PROLIGA 2016 : Jakarta Elektrik Bertekad Kembali Kawinkan Gelar

Para atket bola voli Jakarta Elektrik PLN berfoto bersama seusai pertandingan grand final Pertamina Proliga 2015 di GOR Amongrogo, Umbulharjo, Kota Jogja, Daerah Istimewa Yogyakarta, Minggu (19/4/2015). Jakarta Elektrik PLN berhasil menjadi juara pertama Pertamina Proliga 2015 Putri setelah mengalahkan Jakarta PGN Popsivo dengan skor 3-1 (23-25, 25-16, 27-25 dan 25-16). (JIBI/Solopos/Antara - Andreas Fitri Atmoko)
04 Februari 2016 05:35 WIB Redaksi Solopos Olahraga Share :

Proliga 2016 menjadi pembuktian Jakarta Elektrik PLN. Klub bola voli yang berasal dari Jakarta tersebut bertekad kembali mengawinkan gelar.

 

 

Harianjogja.com, JAKARTA — Tim Jakarta Electric PLN bertekad kembali mengawinkan gelar kompetisi bola voli tertinggi di Tanah Air yaitu Proliga 2016 setelah persiapan yang dilakukan oleh klub asal Jakarta itu sejak awal Desember 2015 dinilai sudah maksimal.

Ketua Umum Jakarta Electric PLN Danni Irawan di Jakarta, Rabu (3/2/2016) mengatakan, tim putra dan putri yang ada saat ini telah menemukan ritme permainan meski ada beberapa pemain baru yang masuk. Melihat perkembangan saat ini kedua tim sudah siap untuk bersaing.

"Target jelas juara. Seperti tahun lalu. Kedua tim mampu mengawinkan gelar," katanya di sela launching tim untuk Proliga 2016 di FX Senayan, Jakarta.

Jakarta Electric PLN merupakan tim yang cukup siap untuk mengarungi Proliga 2016 yang akan digulirkan pada pertengahan bulan ini. Terbukti, baik tim putra dan putri sudah menemukan formasi terbaik dan kedua tim juga mengandalkan pemain asing.

Tim putra Jakarta Electric saat ini tetap dikendalikan pelatih veteran Putut Marhaento. Adapun pemusatan latihan diboyong ke Yogyakarta. Hal ini dilakukan untuk memaksimalkan program termasuk mempermudah untuk mencari tim yang menjadi lawan latih tanding.

"Kami terus latihan bersama untuk memperkuat team work karena itu salah satu kunci menjadi tim kuat. Jangan sampai mengandalkan individu. Makanya selama di Yogyakarta terus digembleng apalagi ada tim Yuso Electric yang bisa menjadi mitra," kata manajer tim putra Electric PLN, Heri Priambodo.
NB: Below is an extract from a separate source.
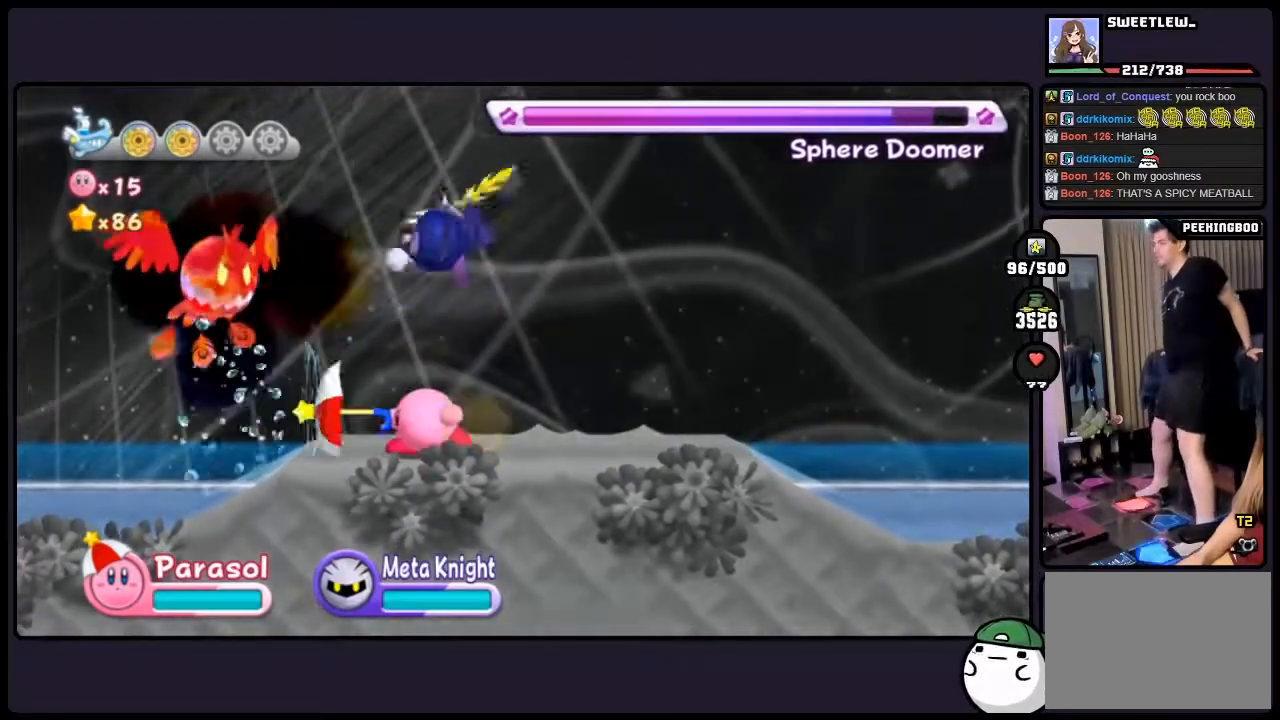
{"buttons": [], "events": [[50, "ONE", "up"], [117, "ONE", "down"], [250, "ONE", "up"]]}
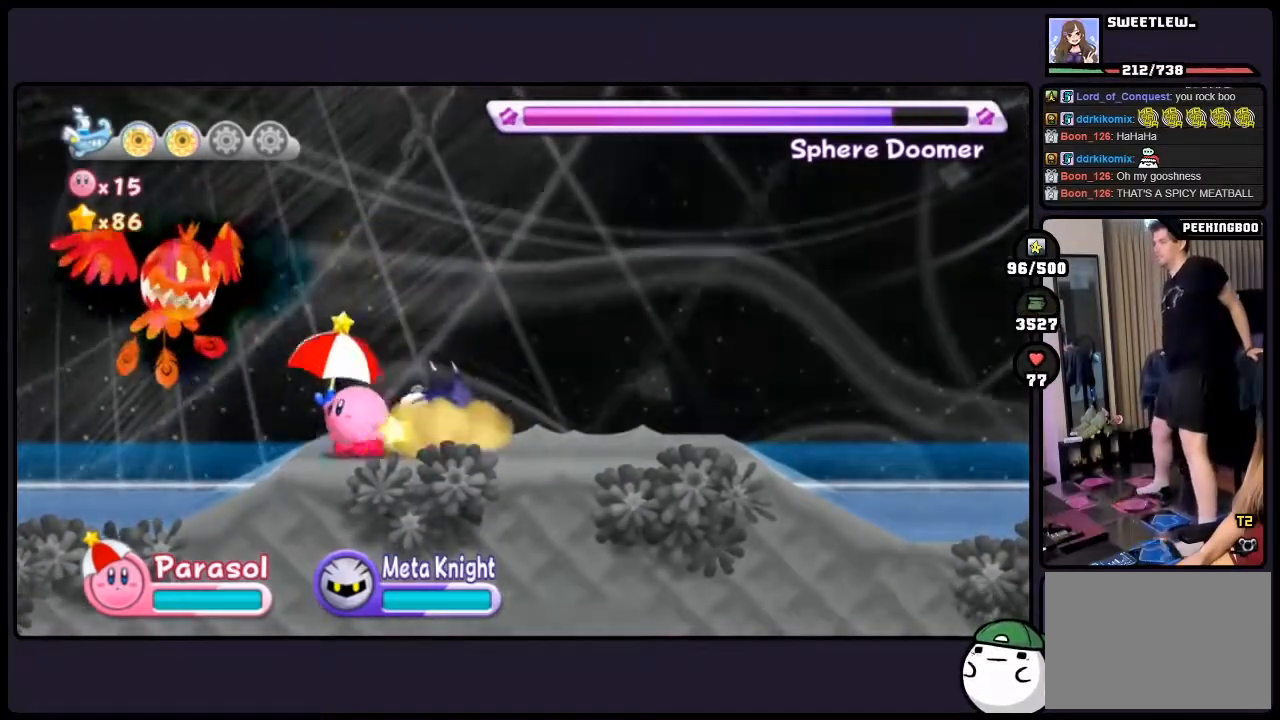
{"buttons": [], "events": [[267, "ONE", "down"], [467, "ONE", "up"]]}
Menurut dia, selain mengandalkan pemain lama sepert Sigit Hermanto serta pemain asingnya Osmani Camejo, Electric PLN juga terus menambah kekuatan dari pemain baru. Bahkan saat ini Electric PLN mendatangkan satu pemain asing asal Brasil yaitu Clinty.

"Camejo sudah klob dengan tim karena tahun lalu sudah bergabung. Untuk Clinty memang sedikit ada masalah terutama makanan. Tapi saat ini mulai bisa menyesuaikan diri," katanya.

Tim putri juga tidak mau ketinggalan. Tim besutan Tien Mei juga terus menjalani pemusatan di Jakarta. Untuk tahun ini, Electric PLN tetap mengandalkan pemain yang musim lalu membawa tim ini juara seperti Aprilia Manganang, Berlian Marsheila hingga Yolla Yuliana.

Meski kedua tim sudah siap, tantangan pada Proliga 2016 dinilai akan lebih ketat karena posisi kedua tim sebagai juara bertahan. Seluruh peserta dipastikan akan membidik tropi juara yang saat ini dipegang oleh Electric PLN. Tim kuat yang mulai mengincar diantaranya Jakarta Pertamina, Bank Sumsel Babel, Samator hingga Jakarta BNI.

"Memang akan lebih ketat, tapi kami semua sudah siap. Persiapan untuk menghadapi Proliga 2016 saya kira sudah cukup dan tinggal menjalani pertandingan," kata kapten tim putri Jakarta Electric PLN, Aprillia Manganang.